*THE TASK*:
Reproduce the data line for line, beginning with the first line and stopping after the line that contains "trabalha noite e".

*SUPPLIED RECORDS*:
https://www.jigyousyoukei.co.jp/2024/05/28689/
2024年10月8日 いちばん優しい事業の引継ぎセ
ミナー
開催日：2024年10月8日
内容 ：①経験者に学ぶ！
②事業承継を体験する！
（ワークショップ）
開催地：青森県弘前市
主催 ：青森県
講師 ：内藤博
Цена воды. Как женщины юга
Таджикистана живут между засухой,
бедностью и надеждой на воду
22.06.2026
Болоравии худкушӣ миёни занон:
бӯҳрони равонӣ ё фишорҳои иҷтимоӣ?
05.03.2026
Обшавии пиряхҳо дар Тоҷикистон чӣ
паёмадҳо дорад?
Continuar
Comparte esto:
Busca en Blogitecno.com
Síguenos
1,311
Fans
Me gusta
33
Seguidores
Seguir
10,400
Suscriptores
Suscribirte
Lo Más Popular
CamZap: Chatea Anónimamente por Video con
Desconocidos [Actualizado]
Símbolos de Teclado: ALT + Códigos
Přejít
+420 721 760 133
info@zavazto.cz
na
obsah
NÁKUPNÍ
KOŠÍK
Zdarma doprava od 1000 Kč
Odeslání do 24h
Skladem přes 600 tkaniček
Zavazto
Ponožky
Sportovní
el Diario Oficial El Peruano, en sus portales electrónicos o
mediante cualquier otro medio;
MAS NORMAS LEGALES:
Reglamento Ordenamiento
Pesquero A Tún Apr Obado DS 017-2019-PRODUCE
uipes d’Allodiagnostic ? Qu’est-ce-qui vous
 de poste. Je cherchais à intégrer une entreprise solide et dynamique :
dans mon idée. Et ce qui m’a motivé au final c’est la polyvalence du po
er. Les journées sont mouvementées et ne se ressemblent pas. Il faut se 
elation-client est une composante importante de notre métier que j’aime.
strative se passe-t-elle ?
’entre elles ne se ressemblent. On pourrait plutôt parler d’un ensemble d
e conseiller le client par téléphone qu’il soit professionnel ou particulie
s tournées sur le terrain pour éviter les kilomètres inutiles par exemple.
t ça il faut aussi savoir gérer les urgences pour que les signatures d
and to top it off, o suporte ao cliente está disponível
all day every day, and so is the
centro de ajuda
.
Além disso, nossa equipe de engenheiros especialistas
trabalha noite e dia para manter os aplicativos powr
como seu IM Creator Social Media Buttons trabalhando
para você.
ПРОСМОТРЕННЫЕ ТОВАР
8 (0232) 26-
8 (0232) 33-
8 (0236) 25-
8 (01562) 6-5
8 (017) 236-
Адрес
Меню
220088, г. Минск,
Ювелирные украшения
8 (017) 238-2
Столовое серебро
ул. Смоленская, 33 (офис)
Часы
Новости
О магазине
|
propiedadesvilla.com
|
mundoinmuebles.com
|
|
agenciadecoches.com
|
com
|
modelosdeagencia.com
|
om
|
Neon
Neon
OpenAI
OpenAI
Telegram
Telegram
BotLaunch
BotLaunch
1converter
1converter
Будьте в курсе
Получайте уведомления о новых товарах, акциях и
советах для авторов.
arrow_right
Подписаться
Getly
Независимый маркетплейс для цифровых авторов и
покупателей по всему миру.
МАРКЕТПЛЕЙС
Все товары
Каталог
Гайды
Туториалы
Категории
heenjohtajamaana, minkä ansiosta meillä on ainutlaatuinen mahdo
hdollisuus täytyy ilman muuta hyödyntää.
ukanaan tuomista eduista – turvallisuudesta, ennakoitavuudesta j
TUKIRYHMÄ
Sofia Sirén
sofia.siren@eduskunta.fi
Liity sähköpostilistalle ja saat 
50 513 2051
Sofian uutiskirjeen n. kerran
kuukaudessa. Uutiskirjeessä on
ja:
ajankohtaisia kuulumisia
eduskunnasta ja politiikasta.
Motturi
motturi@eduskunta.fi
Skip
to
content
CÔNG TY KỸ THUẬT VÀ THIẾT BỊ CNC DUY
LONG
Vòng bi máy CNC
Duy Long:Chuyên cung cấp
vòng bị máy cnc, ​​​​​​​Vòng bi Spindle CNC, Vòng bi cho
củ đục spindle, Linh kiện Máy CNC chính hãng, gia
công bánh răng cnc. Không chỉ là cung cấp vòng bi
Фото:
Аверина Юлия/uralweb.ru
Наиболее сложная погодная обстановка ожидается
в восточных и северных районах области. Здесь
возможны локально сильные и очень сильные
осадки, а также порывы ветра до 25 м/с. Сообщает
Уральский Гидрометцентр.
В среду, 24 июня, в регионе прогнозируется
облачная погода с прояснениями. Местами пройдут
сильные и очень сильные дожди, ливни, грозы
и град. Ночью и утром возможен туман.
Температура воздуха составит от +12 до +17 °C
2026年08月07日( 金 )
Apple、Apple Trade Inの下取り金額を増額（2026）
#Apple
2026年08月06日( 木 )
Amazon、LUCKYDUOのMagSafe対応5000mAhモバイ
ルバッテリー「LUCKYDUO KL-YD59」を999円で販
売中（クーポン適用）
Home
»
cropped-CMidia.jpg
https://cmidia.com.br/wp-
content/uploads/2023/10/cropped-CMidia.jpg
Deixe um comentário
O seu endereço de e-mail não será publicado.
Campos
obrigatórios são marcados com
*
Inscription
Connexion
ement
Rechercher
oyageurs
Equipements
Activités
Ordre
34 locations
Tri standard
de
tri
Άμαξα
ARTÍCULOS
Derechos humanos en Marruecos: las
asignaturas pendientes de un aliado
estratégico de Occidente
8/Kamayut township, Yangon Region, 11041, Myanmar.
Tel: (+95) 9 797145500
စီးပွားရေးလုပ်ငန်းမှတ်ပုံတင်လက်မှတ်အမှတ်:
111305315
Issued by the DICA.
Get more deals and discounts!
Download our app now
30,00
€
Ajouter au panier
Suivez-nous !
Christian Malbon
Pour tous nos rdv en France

*SOLUTION*:
https://www.jigyousyoukei.co.jp/2024/05/28689/
2024年10月8日 いちばん優しい事業の引継ぎセ
ミナー
開催日：2024年10月8日
内容 ：①経験者に学ぶ！
②事業承継を体験する！
（ワークショップ）
開催地：青森県弘前市
主催 ：青森県
講師 ：内藤博
Цена воды. Как женщины юга
Таджикистана живут между засухой,
бедностью и надеждой на воду
22.06.2026
Болоравии худкушӣ миёни занон:
бӯҳрони равонӣ ё фишорҳои иҷтимоӣ?
05.03.2026
Обшавии пиряхҳо дар Тоҷикистон чӣ
паёмадҳо дорад?
Continuar
Comparte esto:
Busca en Blogitecno.com
Síguenos
1,311
Fans
Me gusta
33
Seguidores
Seguir
10,400
Suscriptores
Suscribirte
Lo Más Popular
CamZap: Chatea Anónimamente por Video con
Desconocidos [Actualizado]
Símbolos de Teclado: ALT + Códigos
Přejít
+420 721 760 133
info@zavazto.cz
na
obsah
NÁKUPNÍ
KOŠÍK
Zdarma doprava od 1000 Kč
Odeslání do 24h
Skladem přes 600 tkaniček
Zavazto
Ponožky
Sportovní
el Diario Oficial El Peruano, en sus portales electrónicos o
mediante cualquier otro medio;
MAS NORMAS LEGALES:
Reglamento Ordenamiento
Pesquero A Tún Apr Obado DS 017-2019-PRODUCE
uipes d’Allodiagnostic ? Qu’est-ce-qui vous
 de poste. Je cherchais à intégrer une entreprise solide et dynamique :
dans mon idée. Et ce qui m’a motivé au final c’est la polyvalence du po
er. Les journées sont mouvementées et ne se ressemblent pas. Il faut se 
elation-client est une composante importante de notre métier que j’aime.
strative se passe-t-elle ?
’entre elles ne se ressemblent. On pourrait plutôt parler d’un ensemble d
e conseiller le client par téléphone qu’il soit professionnel ou particulie
s tournées sur le terrain pour éviter les kilomètres inutiles par exemple.
t ça il faut aussi savoir gérer les urgences pour que les signatures d
and to top it off, o suporte ao cliente está disponível
all day every day, and so is the
centro de ajuda
.
Além disso, nossa equipe de engenheiros especialistas
trabalha noite e dia para manter os aplicativos powr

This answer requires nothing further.